EXERCISES TO COMPLETE:
1 – Please reproduce the part of the Star Trek showrunner discussion between "If the entire" and "potentially season-to-season anthologies.", inclusive, word for word.
2 – Go on with the discussion about running a Star Trek series, picking up right after its last sentence.
— begin READING PASSAGE —
Your rules if you were the showrunner on a Star Trek series

In the age of streaming and binge watching, full standalone seasons seem like they will be relegated to network shows. Viewers these days seem to want characters to have some kind of growth or change, particularly if it is due to some very momentous or traumatic event, that isn’t forgotten by the next episode. Voyager showed the pitfalls of trying to maintain characters and keep them interesting (even aside from maintaining an overall premise) in an almost entirely standalone format.

If the entire season was standalone, they should have just made the show a complete anthology show instead of merely being potentially season-to-season anthologies.

I’d be more interested in seeing what the Cardassians have been up to lately. You could call it…

wait for it…

“Keeping Up With The Cardassians”!
Thank you I’ll be here all week.

Standalone episodes are anachronistic, and, frankly, I want to see Trek done in the modern style of storytelling, with continuity and character arcs and, y’know, decisions that actually matter because they exist in a Universe with cause-and-effect chains instead of a big Reset Button posed ever-so-obviously at the end of each tiny little episode. We have multiple series’ worth (American series, not British series: TOS was one series with three seasons.) of episodic or mostly-episodic or, even, overly-episodic Trek. The whole structure is stale. That’s why it’s relegated to shows on dinosaur media.

So. Give us Trek with long-form stories with tight plotting and continuity for both characters and setting. If the intrepid crew discovers a miracle cure in Week Seven, it damned well exists on Weeks Eight through whenever; figuring out it isn’t a miracle is a good plot, forgetting you ever saw the thing the next time you encounter a serious illness is not. That is usually considered basic storytelling, and the fact it’s suddenly controversial is indicative of how bizarre the episodic zero-continuity style really is.

I agree that Trek is best when it’s character-driven, and it is at its absolute best when the command crew is composed of a small number of clashing personalities. The Bones-Kirk-Spock power trio is practically Id-Ego-Superego in that order. Work with that. Do something to ensure a good portion of the conflict is thoughtful discussion among people who all want what’s best but who have different ideas of what the best is. That is a very humanistic, optimistic way to introduce conflict into a story, and optimism and humanism are what Trek should be about.
— end READING PASSAGE —
— begin RECORDS PROVIDED —
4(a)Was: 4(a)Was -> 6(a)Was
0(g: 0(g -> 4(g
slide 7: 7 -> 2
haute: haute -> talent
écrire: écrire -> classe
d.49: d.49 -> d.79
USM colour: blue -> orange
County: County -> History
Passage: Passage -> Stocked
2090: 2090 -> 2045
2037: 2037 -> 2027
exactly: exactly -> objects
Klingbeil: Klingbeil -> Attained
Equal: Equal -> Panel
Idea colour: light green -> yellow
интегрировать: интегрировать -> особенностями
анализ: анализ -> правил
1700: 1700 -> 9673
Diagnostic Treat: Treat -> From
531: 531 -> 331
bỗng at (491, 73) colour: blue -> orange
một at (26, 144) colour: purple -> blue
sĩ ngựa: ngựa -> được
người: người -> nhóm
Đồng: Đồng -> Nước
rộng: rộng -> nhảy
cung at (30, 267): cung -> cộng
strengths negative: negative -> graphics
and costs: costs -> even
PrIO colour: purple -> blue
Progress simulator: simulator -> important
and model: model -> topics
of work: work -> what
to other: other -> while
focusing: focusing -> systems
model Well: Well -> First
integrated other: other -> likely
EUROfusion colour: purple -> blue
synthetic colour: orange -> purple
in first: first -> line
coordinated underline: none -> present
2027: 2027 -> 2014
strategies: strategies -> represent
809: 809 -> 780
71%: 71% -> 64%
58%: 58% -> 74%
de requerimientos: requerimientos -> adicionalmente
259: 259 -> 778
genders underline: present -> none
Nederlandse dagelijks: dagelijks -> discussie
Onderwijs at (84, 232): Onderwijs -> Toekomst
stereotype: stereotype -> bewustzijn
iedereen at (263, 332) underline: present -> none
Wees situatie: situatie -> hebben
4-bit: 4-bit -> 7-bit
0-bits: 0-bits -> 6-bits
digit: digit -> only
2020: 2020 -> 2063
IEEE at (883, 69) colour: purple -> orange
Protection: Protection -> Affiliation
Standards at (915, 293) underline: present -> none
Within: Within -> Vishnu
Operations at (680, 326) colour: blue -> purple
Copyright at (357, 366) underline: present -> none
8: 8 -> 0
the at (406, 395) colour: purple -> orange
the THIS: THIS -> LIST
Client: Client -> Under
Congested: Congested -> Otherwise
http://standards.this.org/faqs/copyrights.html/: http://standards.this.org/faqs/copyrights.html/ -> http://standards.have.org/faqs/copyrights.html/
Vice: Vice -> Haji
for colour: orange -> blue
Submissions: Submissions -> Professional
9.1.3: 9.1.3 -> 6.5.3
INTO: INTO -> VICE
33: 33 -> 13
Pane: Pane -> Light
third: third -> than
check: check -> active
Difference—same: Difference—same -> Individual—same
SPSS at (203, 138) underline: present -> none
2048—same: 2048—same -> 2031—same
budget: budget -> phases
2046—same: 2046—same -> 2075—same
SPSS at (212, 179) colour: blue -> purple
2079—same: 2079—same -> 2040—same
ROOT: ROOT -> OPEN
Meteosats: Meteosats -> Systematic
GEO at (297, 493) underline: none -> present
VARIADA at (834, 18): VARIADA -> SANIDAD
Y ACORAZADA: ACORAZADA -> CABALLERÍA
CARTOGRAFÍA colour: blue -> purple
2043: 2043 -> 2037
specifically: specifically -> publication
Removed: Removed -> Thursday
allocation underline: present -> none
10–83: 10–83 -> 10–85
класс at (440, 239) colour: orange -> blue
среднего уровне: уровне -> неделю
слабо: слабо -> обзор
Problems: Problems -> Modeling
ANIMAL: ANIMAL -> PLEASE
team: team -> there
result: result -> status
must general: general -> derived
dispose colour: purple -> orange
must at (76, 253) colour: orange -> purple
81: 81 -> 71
— end RECORDS PROVIDED —
ANSWERS FOR THE TASKS:
1 –
If the entire season was standalone, they should have just made the show a complete anthology show instead of merely being potentially season-to-season anthologies.

2 –
Similarly, make the outside antagonists into beings to be understood and reasoned with to the greatest extent possible. Sometimes, it won’t be, but that should be a decision of last resort. You know what the most Trek of the TOS episodes was? “The Devil in the Dark”. It was more of a mystery than a fist-fight, even though there was fighting, and, in the end, the solution was reason and reconciliation instead of blowing up an evil computer. If you want to solve problems with bombs more than words, go write for Star Wars. Having the crew figure out natural anomalies is also a good structure: Man vs Nature is one of the oldest and most fertile grounds to come back to, and it fits the Intrepid Explorer concept to a tee.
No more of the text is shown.